In an editorial in the Flathead Beacon this week, Valerie McGarvey shares an analysis of what recent changes to the library's Collection Development Policy, voted in by three of five appointed library Trustees at their May 26th meeting, mean for our constitutionally protected right to read. These recent changes are the most recent step in a drawn-out campaign to find a path to censor the book Gender Queer, a move that would undoubtably expose the library to lawsuits, costing thousands of dollars in taxpayer funds and countless hours of staff time.
McGarvey writes "This policy was not well thought out; in fact, the specific language of this policy likely applies to many books and DVDs currently in the collection. Despite recommendations and strong censure from senior library staff, three of the five trustees voted to accept the new policy. Most disturbing was the complete lack of transparency and opportunity for public input. Most of the policy motions passed at the meeting were not agreed upon during the policy committee’s three-hour meeting earlier this month, nor were they included in the board materials. The first time the public heard the language of these motions were when they were made at the May board meeting. It seemed clear to more than just me that these motions were decided on prior to the meeting in what I can only assume was another back-channel method by some of the trustees. Once again ignoring the advice of senior library staff, the board plunged ahead to put the library in danger of a lawsuit for censorship."

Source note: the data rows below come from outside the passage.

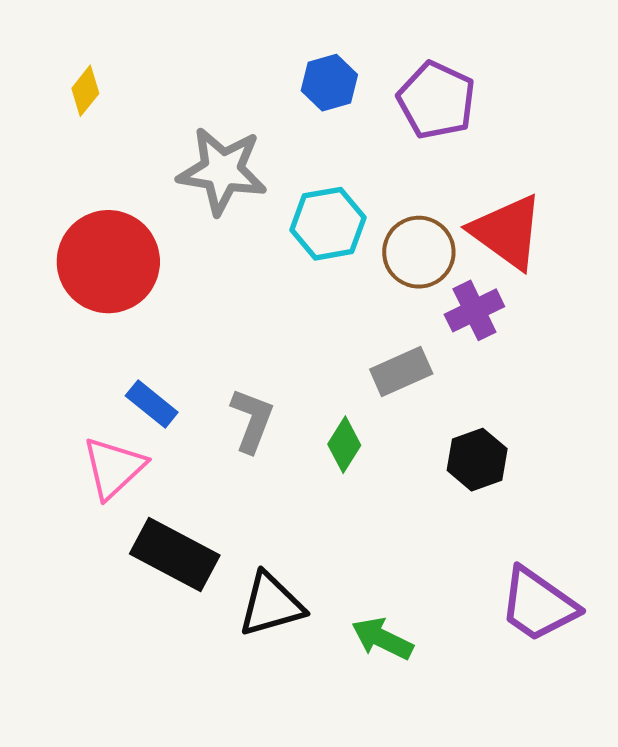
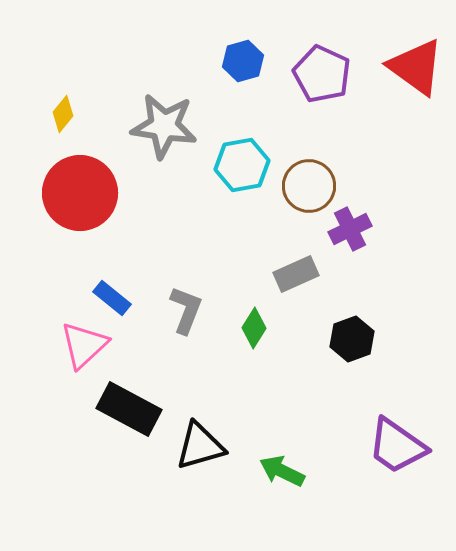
yellow diamond: (85, 91) -> (63, 114), moved
red triangle: (507, 232) -> (416, 67), moved

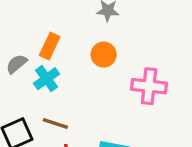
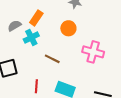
brown line: (55, 123) -> (52, 59), moved

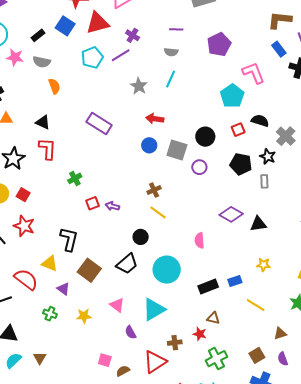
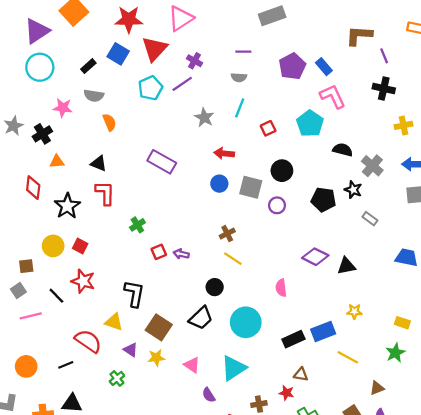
red triangle: (98, 23) -> (154, 49), turned -30
blue rectangle: (279, 49) -> (324, 67), moved
pink star: (15, 57) -> (63, 108), moved
red square: (238, 130) -> (268, 128), moved
gray rectangle: (264, 181) -> (370, 219), moved, turned -48
blue rectangle: (235, 281) -> (323, 331), size x1.5
green cross: (50, 314) -> (117, 378), turned 32
yellow star: (84, 316) -> (156, 358), moved

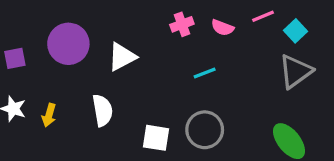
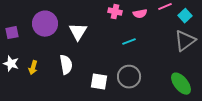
pink cross: (182, 24) -> (115, 12), turned 32
pink semicircle: (223, 28) -> (140, 14), turned -32
white triangle: (122, 57) -> (78, 32), turned -30

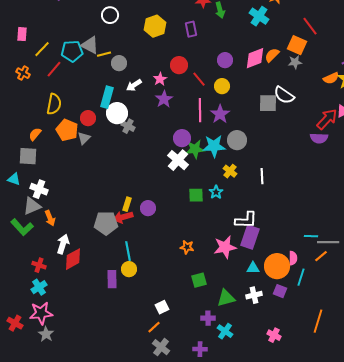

This effort to restrict your right to read is not an organic local effort, but a coordinated political tactic brought forth by activists seeking to make our public library an election-year battleground in a culture war that Flathead Valley readers don't want or need. "Increasingly, organized activist groups are fueling the book-ban movement by challenging the same books — showing up at school board meetings and delivering identical complaints. We’re talking about websites with lists being borrowed and traded across states,” Jonathan Friedman, of PEN America, said in a recent Washington Post article on the coordinated effort.
If you oppose censorship and are tired of Trustees back-channeling decisions, disregarding library staff guidance and expertise, and squandering time and resources on personal agendas, it's important to attend Trustee meetings and make your voice heard.